Но вот отчетливо запомнилась ему ночевка в маленьком городишке, недалеко от Минска. Он приехал туда ночью. Городок был забит машинами. Новиков устал и, отпустив водителя, заснул в машине посреди шумной, гудящей площади. Он проснулся ночью и увидел, что машина его стоит одна среди широкой и совершенно пустынной площади, а вокруг бесшумно пылают дома, пылает весь онемевший, охваченный огнем городок.
За эти дни он так устал и так привык к оглушающему грохоту войны, что его не разбудила ночная бомбежка. Он проснулся от тишины.
В те дни в мозгу его просто и прочно сложился один образ. Он видел сотни пожаров: в красном, дымном огне горели многоэтажные здания белорусской столицы, горели школы и заводы, белым, легким огнем пылали деревенские избы под соломенной крышей, сараи и овины, в голубом и синем тумане горели сосновые леса, горела земля, покрытая сухой еловой иглой. И все эти пожары слились в его мозгу в один пожар. Родная страна представлялась ему огромным домом, и все было безмерно близко и дорого в этом доме: и деревенские комнатки, мазанные крейдой, и городские, с цветными абажурами, и тихие читальни, и светлые залы, и красные уголки в военных казармах…

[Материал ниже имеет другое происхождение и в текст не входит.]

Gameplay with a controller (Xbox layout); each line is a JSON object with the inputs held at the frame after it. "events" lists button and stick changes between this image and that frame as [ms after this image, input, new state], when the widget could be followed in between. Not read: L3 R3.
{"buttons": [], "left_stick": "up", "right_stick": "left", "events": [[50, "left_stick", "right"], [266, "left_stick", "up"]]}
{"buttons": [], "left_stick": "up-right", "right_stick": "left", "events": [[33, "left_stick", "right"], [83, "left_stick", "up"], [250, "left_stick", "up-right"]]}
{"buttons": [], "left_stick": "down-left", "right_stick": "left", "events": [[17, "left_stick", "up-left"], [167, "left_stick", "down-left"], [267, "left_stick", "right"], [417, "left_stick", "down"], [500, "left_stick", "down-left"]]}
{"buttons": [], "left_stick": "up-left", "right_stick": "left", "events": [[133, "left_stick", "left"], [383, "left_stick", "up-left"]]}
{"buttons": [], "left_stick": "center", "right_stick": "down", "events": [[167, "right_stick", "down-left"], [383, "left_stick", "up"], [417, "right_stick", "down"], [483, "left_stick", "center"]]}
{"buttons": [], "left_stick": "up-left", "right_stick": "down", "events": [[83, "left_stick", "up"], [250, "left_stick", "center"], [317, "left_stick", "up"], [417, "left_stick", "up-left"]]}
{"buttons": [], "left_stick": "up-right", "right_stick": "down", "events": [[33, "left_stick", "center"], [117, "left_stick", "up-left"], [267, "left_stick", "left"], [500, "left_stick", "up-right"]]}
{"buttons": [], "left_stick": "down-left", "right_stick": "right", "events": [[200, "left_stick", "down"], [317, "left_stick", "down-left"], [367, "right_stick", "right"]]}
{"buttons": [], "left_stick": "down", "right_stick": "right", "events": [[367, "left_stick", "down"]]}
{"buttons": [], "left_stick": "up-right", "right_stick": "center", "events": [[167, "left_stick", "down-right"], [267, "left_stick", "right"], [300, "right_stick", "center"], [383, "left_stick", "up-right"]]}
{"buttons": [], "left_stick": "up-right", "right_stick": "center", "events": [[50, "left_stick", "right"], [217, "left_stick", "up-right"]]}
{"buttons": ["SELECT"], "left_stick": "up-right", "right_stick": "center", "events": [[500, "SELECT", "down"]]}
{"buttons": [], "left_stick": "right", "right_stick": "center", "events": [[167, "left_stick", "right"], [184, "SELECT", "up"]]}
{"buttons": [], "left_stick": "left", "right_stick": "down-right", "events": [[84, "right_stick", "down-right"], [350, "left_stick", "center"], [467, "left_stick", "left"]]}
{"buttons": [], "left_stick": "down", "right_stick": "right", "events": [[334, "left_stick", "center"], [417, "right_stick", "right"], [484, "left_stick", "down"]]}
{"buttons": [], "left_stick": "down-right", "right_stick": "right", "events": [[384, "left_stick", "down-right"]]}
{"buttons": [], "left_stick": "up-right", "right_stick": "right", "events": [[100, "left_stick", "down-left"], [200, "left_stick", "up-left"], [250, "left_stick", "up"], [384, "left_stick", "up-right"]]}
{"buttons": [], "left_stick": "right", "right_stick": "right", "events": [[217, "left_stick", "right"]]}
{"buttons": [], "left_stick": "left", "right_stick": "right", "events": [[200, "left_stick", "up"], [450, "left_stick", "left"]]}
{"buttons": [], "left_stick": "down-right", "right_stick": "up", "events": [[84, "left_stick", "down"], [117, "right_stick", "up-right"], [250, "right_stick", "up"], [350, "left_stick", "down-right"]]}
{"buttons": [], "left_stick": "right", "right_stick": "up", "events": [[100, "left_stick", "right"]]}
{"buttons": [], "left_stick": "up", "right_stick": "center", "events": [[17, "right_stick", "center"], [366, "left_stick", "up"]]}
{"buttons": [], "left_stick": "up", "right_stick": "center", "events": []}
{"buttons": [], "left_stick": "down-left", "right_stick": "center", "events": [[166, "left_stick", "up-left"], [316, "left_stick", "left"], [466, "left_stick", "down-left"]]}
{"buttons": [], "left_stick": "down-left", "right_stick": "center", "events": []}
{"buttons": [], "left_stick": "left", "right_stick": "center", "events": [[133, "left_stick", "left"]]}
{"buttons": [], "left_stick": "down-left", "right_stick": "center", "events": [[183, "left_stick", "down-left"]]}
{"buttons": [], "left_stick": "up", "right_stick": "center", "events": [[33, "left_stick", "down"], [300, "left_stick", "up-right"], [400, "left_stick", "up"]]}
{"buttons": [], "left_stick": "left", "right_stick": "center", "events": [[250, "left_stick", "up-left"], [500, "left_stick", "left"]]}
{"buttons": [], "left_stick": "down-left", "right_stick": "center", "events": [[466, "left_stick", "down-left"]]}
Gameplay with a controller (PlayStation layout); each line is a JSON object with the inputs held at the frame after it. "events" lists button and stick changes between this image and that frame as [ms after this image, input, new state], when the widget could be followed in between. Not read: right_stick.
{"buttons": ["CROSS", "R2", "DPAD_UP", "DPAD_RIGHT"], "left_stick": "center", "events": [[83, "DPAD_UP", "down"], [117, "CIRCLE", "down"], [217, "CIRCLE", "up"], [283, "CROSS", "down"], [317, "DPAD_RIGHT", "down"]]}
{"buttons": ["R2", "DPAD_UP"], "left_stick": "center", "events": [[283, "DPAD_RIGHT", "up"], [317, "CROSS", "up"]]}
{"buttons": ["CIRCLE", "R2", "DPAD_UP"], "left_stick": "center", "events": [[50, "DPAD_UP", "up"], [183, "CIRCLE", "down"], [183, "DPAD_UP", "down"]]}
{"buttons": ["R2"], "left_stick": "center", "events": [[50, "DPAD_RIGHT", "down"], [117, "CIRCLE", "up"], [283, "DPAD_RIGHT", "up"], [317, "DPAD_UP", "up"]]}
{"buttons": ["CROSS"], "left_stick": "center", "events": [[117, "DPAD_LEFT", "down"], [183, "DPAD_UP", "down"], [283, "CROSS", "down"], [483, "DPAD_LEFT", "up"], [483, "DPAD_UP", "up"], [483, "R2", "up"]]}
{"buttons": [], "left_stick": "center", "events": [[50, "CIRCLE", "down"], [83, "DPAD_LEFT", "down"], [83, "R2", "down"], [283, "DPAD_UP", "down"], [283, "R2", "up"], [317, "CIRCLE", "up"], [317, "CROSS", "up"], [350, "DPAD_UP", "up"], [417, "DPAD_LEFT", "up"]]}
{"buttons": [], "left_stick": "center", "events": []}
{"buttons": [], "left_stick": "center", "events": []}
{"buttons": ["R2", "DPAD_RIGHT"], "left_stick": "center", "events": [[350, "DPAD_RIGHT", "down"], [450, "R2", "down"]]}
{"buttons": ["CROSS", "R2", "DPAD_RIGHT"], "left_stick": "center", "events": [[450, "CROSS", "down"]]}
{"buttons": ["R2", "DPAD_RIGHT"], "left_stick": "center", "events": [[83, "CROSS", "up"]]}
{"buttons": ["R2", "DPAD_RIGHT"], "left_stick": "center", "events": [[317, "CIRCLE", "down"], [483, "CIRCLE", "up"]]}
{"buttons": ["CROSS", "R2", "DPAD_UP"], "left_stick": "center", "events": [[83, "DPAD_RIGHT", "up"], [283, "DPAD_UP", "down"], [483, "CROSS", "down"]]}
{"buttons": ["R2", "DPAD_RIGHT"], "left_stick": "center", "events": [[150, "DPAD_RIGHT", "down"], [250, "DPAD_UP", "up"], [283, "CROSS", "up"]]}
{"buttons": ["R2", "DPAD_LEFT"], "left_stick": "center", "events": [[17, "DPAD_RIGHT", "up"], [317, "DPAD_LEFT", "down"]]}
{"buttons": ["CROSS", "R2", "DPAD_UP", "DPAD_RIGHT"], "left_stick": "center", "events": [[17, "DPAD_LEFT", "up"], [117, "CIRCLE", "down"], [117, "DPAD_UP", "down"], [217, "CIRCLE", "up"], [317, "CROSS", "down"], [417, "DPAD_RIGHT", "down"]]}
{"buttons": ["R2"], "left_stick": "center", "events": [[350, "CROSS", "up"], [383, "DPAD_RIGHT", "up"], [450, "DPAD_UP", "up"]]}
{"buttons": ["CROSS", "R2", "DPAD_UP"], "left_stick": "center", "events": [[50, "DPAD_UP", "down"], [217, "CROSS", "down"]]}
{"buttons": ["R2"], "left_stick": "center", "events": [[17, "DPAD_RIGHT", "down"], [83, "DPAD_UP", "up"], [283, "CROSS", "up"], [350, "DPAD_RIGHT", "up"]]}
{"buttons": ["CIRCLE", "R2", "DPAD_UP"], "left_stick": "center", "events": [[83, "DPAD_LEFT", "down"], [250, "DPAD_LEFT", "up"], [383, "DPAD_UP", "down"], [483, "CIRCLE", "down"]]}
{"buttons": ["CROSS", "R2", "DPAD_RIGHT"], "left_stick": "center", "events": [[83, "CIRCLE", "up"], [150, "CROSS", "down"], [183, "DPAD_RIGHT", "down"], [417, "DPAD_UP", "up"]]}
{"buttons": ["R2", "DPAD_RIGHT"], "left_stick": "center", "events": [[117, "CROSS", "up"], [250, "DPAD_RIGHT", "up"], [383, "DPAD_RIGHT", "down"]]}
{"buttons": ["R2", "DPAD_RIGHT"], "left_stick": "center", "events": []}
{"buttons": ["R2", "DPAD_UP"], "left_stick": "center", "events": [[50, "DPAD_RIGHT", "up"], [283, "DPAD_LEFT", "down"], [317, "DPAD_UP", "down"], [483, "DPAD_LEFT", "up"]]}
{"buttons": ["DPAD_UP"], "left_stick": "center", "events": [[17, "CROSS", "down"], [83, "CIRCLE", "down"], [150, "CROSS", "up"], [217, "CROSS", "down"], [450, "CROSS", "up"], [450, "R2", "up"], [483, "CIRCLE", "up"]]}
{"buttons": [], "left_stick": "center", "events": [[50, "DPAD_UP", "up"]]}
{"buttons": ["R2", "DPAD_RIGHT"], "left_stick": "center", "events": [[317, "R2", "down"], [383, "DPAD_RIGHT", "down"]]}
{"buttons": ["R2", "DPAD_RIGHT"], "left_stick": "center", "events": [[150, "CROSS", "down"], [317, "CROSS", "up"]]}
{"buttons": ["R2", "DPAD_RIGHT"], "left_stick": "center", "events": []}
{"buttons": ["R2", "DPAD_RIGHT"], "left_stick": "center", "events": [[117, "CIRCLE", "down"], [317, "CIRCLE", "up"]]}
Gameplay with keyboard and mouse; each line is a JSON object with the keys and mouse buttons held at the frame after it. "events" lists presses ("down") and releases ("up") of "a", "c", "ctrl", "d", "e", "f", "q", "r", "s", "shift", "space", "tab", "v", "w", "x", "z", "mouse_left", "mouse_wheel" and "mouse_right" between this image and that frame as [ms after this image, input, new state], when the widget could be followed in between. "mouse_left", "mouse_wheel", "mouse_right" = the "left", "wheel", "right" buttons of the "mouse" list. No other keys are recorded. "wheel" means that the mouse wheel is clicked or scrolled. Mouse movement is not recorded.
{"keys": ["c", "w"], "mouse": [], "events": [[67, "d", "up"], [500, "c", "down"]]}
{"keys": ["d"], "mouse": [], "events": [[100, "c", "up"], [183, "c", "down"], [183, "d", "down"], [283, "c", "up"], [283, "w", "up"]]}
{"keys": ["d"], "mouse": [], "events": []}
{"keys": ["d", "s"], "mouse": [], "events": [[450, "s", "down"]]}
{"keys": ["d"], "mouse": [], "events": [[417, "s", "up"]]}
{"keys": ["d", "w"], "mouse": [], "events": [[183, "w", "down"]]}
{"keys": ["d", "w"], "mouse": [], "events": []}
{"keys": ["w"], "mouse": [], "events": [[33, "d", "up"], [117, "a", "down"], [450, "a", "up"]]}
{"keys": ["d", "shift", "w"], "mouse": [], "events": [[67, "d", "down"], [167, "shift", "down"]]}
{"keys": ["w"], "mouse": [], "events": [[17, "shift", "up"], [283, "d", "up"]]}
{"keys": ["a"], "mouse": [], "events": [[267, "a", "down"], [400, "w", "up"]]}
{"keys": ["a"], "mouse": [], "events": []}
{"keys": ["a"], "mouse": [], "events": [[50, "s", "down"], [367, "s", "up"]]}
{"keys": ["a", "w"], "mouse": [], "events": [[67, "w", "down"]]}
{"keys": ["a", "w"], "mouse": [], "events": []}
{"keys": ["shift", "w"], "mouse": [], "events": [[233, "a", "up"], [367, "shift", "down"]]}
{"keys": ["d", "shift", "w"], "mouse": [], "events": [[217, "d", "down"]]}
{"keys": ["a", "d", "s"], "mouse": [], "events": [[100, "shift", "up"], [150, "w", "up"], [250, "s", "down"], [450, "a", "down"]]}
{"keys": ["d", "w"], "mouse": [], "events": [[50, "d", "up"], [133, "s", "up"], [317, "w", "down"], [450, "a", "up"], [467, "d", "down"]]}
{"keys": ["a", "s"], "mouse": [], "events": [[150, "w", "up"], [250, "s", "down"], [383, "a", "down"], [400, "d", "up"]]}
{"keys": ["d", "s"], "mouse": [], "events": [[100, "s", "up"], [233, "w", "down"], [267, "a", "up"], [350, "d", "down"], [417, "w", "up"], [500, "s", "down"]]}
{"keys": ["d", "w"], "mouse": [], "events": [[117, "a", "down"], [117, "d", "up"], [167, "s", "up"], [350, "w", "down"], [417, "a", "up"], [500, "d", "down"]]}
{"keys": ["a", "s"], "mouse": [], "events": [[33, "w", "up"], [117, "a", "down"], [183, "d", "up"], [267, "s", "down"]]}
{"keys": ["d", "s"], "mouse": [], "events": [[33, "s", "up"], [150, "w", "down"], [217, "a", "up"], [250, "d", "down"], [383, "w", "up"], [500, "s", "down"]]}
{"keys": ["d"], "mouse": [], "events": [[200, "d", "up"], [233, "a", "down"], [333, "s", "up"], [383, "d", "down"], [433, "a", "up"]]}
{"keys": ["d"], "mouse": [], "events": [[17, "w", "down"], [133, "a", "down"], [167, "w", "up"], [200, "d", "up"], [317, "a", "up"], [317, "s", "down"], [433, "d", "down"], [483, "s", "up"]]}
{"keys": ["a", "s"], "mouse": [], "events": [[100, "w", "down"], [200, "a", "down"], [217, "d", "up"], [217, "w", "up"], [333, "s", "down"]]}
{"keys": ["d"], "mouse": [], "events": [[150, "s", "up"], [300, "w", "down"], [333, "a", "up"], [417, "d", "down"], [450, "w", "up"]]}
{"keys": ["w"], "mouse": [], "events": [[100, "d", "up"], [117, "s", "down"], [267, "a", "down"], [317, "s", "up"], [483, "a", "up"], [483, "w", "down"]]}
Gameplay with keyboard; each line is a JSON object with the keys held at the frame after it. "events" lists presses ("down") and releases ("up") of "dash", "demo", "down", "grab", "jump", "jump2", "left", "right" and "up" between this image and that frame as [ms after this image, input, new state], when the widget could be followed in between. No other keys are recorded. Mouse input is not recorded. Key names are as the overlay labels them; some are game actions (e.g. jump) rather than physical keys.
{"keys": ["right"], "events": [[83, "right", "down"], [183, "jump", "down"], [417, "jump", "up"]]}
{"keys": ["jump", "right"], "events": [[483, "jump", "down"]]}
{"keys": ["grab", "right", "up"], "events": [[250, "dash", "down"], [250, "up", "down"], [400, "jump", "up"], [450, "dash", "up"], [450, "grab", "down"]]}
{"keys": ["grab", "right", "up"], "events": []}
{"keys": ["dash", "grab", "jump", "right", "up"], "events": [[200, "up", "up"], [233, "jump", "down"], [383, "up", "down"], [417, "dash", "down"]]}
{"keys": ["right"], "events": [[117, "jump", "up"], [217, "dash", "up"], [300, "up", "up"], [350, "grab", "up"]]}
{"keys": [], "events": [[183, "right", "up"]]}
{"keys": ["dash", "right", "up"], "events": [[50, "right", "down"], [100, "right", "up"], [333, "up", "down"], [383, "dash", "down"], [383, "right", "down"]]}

Все дорогое и близкое ему пылало. Русская земля была в огне. Русское небо заволокло дымом. И казалось, никогда он не любил так нежно, так страстно, всей кровью своей, всеми силами души и сердца эту землю и леса, это небо, эти тысячи тысяч милых и родных ему человеческих лиц.
22
Утром Евгения Николаевна познакомила Новикова со своей матерью, сестрой и племянницей.
Степан Федорович уехал в шесть часов утра, а Софья Осиповна еще до света ушла в госпиталь.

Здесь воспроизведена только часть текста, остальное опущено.